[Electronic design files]
- - - - -

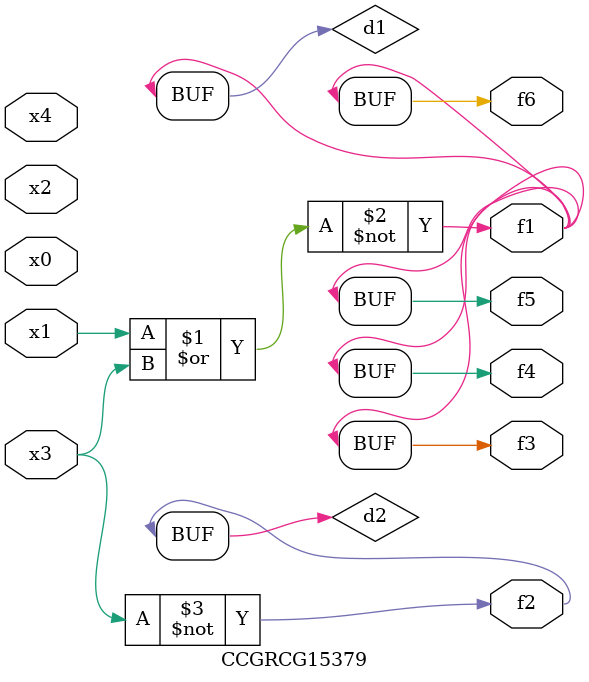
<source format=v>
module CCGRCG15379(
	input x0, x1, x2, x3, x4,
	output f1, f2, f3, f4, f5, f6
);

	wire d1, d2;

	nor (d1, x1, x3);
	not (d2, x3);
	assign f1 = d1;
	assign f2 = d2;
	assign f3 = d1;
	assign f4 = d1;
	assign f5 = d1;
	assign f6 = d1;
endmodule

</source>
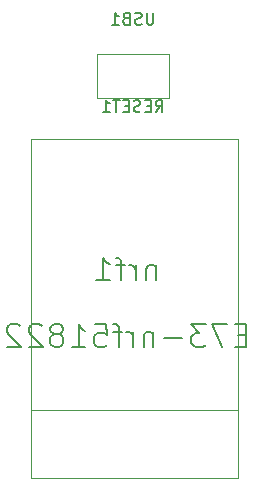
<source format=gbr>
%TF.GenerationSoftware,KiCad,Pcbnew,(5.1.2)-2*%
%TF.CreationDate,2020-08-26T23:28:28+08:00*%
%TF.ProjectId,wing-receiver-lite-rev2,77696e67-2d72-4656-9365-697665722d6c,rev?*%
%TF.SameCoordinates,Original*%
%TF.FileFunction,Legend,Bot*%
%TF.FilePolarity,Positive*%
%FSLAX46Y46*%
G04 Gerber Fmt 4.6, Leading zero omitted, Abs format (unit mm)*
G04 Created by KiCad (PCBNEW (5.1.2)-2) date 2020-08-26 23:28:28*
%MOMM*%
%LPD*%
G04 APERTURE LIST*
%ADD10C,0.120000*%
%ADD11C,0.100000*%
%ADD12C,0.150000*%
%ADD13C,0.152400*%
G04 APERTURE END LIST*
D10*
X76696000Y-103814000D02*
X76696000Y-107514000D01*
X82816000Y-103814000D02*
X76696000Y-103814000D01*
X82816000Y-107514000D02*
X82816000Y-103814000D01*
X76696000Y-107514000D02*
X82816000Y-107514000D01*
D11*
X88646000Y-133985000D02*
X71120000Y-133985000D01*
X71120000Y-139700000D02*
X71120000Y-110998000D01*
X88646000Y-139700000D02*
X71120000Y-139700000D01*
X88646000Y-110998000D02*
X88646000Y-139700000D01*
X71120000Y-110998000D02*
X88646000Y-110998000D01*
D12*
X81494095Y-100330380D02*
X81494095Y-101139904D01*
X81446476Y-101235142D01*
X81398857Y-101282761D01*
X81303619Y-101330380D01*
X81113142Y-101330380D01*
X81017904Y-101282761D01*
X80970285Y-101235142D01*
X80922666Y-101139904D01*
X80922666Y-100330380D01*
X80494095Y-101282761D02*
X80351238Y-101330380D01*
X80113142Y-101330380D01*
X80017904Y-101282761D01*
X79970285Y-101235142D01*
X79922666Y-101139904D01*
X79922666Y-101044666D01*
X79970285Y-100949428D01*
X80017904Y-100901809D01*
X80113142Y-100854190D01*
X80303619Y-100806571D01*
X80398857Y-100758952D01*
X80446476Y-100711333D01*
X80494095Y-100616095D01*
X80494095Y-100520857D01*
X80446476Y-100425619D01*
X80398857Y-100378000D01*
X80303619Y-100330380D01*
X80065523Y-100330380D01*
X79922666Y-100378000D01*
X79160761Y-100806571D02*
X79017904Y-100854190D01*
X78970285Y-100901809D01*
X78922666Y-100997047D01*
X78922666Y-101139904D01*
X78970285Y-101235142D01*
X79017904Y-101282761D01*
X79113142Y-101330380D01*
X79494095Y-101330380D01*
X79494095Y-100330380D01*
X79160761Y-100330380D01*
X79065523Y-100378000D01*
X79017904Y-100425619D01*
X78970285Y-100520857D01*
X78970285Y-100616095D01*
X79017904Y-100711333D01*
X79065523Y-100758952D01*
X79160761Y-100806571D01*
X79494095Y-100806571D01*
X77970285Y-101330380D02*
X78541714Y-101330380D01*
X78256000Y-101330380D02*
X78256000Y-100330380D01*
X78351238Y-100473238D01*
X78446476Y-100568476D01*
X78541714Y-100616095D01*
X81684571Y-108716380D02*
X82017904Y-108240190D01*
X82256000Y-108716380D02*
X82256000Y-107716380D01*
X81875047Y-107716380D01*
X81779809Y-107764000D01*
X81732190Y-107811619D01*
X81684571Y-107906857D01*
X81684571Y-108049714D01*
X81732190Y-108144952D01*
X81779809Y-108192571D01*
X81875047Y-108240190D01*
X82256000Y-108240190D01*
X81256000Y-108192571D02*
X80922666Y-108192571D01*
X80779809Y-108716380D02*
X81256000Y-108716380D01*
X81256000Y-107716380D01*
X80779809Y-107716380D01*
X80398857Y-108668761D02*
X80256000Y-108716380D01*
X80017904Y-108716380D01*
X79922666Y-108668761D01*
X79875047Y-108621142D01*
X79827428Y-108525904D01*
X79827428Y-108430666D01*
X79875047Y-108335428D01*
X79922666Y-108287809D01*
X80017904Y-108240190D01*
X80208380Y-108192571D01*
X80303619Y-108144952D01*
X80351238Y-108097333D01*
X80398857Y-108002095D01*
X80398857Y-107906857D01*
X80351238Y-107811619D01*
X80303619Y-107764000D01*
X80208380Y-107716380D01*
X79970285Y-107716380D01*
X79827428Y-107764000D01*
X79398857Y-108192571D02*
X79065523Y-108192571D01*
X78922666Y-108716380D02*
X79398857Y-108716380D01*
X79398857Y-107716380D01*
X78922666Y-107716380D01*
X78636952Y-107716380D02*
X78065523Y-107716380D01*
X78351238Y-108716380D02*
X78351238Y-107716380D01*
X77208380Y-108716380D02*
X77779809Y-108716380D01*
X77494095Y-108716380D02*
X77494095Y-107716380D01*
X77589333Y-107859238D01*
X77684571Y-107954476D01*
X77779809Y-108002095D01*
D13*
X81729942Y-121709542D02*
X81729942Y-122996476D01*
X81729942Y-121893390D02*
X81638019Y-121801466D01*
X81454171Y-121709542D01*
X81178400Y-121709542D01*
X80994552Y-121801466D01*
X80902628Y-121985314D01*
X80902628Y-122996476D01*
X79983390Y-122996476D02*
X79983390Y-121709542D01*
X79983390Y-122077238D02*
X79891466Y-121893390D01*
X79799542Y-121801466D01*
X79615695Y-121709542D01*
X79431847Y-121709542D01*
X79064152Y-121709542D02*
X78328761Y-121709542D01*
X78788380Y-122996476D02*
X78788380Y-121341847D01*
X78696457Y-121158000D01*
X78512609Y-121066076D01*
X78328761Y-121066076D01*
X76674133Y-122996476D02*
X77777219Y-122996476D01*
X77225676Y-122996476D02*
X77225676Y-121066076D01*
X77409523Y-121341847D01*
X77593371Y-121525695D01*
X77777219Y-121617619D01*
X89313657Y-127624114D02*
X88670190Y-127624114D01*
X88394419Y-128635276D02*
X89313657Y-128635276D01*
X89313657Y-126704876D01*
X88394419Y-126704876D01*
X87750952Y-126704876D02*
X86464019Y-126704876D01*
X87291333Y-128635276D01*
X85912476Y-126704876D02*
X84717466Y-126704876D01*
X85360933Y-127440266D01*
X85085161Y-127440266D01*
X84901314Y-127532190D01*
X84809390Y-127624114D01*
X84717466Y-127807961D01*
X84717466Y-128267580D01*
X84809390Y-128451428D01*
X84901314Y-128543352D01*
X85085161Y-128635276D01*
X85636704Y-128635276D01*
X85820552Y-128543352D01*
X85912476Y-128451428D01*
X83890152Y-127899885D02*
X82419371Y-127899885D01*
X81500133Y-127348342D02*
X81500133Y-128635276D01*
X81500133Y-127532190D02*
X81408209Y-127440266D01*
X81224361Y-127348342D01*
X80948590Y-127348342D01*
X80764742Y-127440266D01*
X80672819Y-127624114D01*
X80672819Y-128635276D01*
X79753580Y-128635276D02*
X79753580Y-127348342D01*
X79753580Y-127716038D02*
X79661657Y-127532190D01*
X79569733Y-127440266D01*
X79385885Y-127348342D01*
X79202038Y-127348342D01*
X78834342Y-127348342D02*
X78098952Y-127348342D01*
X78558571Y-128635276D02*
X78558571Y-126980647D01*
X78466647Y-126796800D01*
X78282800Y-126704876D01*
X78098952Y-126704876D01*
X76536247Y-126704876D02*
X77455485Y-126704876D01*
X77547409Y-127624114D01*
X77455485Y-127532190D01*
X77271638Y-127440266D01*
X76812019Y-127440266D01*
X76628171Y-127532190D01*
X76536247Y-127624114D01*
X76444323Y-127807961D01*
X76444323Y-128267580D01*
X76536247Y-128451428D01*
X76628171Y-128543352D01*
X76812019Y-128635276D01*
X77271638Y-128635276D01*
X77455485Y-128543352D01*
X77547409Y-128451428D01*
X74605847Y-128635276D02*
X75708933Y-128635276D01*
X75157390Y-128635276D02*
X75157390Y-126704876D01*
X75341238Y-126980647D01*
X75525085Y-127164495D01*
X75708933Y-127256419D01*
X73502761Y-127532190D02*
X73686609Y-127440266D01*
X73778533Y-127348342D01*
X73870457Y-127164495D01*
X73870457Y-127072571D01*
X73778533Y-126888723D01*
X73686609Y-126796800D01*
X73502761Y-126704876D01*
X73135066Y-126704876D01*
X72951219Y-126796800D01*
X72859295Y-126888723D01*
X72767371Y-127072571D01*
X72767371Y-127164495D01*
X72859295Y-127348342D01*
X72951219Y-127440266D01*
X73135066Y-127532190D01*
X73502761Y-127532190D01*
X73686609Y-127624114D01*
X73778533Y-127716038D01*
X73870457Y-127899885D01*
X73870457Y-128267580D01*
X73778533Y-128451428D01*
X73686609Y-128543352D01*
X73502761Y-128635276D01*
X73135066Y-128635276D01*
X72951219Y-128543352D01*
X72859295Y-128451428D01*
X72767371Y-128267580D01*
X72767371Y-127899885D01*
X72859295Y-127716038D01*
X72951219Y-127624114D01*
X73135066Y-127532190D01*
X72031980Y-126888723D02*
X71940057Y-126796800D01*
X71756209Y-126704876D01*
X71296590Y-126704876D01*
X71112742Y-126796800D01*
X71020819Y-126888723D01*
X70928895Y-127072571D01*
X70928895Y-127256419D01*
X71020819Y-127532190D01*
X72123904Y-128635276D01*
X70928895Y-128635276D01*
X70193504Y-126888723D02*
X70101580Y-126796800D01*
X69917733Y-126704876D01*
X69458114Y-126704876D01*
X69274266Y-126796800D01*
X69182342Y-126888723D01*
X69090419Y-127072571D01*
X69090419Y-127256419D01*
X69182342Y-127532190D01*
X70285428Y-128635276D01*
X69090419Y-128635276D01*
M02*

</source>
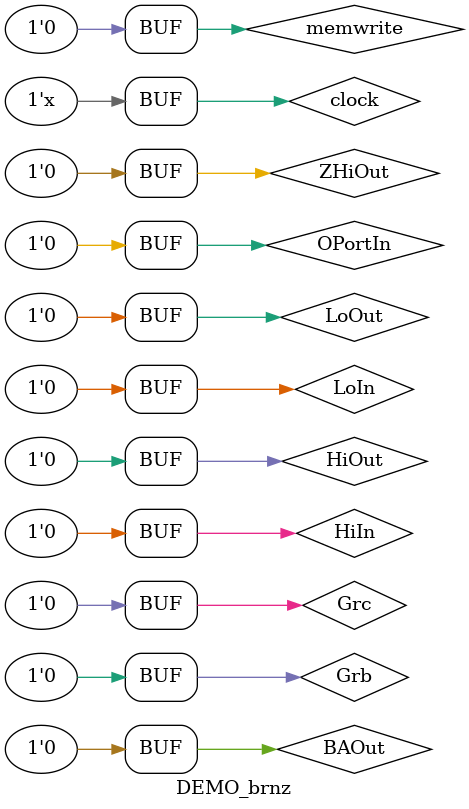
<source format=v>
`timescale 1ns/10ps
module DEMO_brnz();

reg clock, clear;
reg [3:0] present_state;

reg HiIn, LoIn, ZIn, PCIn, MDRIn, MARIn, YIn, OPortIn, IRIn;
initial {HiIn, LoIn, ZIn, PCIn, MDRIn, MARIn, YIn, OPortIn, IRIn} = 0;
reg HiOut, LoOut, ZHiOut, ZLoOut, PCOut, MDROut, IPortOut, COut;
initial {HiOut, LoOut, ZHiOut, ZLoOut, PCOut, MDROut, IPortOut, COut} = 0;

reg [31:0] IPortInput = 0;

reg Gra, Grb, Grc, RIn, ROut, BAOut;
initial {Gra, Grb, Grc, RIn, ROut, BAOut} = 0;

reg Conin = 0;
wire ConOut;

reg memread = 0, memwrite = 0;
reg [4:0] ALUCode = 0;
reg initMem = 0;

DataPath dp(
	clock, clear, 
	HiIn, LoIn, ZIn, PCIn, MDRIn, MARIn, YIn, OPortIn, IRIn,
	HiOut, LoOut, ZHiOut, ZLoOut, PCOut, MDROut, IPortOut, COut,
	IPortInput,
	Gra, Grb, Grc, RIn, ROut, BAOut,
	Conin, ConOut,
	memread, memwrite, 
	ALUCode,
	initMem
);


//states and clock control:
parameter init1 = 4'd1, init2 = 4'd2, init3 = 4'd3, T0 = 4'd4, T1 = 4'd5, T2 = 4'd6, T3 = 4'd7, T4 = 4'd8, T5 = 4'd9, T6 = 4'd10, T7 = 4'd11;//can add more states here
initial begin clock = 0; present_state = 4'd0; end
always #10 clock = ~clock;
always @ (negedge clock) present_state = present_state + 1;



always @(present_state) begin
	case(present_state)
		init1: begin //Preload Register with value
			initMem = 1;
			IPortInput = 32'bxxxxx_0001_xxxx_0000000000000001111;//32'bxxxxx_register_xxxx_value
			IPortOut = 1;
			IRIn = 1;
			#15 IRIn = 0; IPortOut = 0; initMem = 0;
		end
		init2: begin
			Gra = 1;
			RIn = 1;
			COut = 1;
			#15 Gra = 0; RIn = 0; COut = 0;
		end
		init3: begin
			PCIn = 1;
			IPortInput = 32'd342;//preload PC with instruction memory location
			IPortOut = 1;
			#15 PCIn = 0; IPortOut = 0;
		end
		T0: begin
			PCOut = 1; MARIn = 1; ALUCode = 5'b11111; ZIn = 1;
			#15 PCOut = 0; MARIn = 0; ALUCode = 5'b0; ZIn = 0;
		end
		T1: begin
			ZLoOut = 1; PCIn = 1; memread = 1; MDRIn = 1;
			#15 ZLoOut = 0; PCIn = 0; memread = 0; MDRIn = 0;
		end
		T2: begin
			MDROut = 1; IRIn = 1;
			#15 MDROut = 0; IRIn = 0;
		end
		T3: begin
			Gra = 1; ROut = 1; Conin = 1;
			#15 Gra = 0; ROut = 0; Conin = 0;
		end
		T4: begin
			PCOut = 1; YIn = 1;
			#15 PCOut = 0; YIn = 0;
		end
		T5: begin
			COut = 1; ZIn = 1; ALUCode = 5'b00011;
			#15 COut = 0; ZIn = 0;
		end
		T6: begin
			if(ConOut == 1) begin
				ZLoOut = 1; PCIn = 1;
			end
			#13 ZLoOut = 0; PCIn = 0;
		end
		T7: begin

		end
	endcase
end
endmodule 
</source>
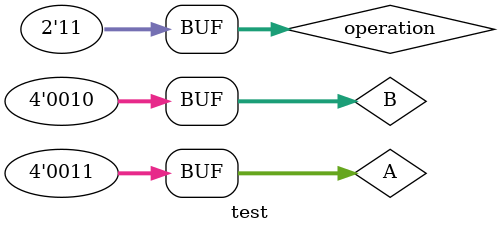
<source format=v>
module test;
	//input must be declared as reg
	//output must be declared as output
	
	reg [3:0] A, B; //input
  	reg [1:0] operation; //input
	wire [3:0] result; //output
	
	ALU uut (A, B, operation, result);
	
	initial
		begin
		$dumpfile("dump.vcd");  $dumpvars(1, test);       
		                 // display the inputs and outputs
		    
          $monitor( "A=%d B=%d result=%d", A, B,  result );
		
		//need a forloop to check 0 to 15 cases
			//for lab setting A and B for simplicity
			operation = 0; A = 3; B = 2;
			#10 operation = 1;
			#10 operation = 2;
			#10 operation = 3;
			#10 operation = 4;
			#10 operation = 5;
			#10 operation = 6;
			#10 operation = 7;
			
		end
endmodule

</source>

- - - - -

* TO-DO ITEM *
Give the lines exactly, from the first line of the entries to the line with "X80065523Y-100330380D01*", both ends included. Skip the pictures.

* ANSWER TO THE PROBLEM *
<source format=v>
module CCGRCG15379(
	input x0, x1, x2, x3, x4,
	output f1, f2, f3, f4, f5, f6
);

	wire d1, d2;

	nor (d1, x1, x3);
	not (d2, x3);
	assign f1 = d1;
	assign f2 = d2;
	assign f3 = d1;
	assign f4 = d1;
	assign f5 = d1;
	assign f6 = d1;
endmodule

</source>
<source format=gbr>
%TF.GenerationSoftware,KiCad,Pcbnew,(5.1.2)-2*%
%TF.CreationDate,2020-08-26T23:28:28+08:00*%
%TF.ProjectId,wing-receiver-lite-rev2,77696e67-2d72-4656-9365-697665722d6c,rev?*%
%TF.SameCoordinates,Original*%
%TF.FileFunction,Legend,Bot*%
%TF.FilePolarity,Positive*%
%FSLAX46Y46*%
G04 Gerber Fmt 4.6, Leading zero omitted, Abs format (unit mm)*
G04 Created by KiCad (PCBNEW (5.1.2)-2) date 2020-08-26 23:28:28*
%MOMM*%
%LPD*%
G04 APERTURE LIST*
%ADD10C,0.120000*%
%ADD11C,0.100000*%
%ADD12C,0.150000*%
%ADD13C,0.152400*%
G04 APERTURE END LIST*
D10*
X76696000Y-103814000D02*
X76696000Y-107514000D01*
X82816000Y-103814000D02*
X76696000Y-103814000D01*
X82816000Y-107514000D02*
X82816000Y-103814000D01*
X76696000Y-107514000D02*
X82816000Y-107514000D01*
D11*
X88646000Y-133985000D02*
X71120000Y-133985000D01*
X71120000Y-139700000D02*
X71120000Y-110998000D01*
X88646000Y-139700000D02*
X71120000Y-139700000D01*
X88646000Y-110998000D02*
X88646000Y-139700000D01*
X71120000Y-110998000D02*
X88646000Y-110998000D01*
D12*
X81494095Y-100330380D02*
X81494095Y-101139904D01*
X81446476Y-101235142D01*
X81398857Y-101282761D01*
X81303619Y-101330380D01*
X81113142Y-101330380D01*
X81017904Y-101282761D01*
X80970285Y-101235142D01*
X80922666Y-101139904D01*
X80922666Y-100330380D01*
X80494095Y-101282761D02*
X80351238Y-101330380D01*
X80113142Y-101330380D01*
X80017904Y-101282761D01*
X79970285Y-101235142D01*
X79922666Y-101139904D01*
X79922666Y-101044666D01*
X79970285Y-100949428D01*
X80017904Y-100901809D01*
X80113142Y-100854190D01*
X80303619Y-100806571D01*
X80398857Y-100758952D01*
X80446476Y-100711333D01*
X80494095Y-100616095D01*
X80494095Y-100520857D01*
X80446476Y-100425619D01*
X80398857Y-100378000D01*
X80303619Y-100330380D01*
X80065523Y-100330380D01*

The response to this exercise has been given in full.